## Stored data entries
====

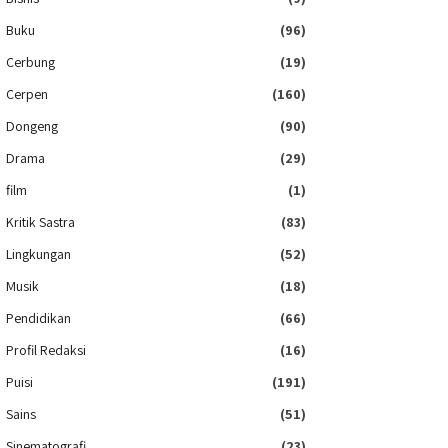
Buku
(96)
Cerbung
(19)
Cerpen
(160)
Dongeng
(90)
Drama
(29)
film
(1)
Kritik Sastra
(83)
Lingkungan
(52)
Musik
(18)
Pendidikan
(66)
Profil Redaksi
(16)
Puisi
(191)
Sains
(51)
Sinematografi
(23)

====

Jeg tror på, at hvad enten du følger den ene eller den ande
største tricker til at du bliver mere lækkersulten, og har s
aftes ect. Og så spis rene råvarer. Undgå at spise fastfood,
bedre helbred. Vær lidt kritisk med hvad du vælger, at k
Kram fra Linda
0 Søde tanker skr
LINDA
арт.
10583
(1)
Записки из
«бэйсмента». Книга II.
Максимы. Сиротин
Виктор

====

## Work to be completed
Find every line in the listing above that contains the word "hvad", and copy each of those lines. Case counts.

## Output below
Jeg tror på, at hvad enten du følger den ene eller den ande
bedre helbred. Vær lidt kritisk med hvad du vælger, at k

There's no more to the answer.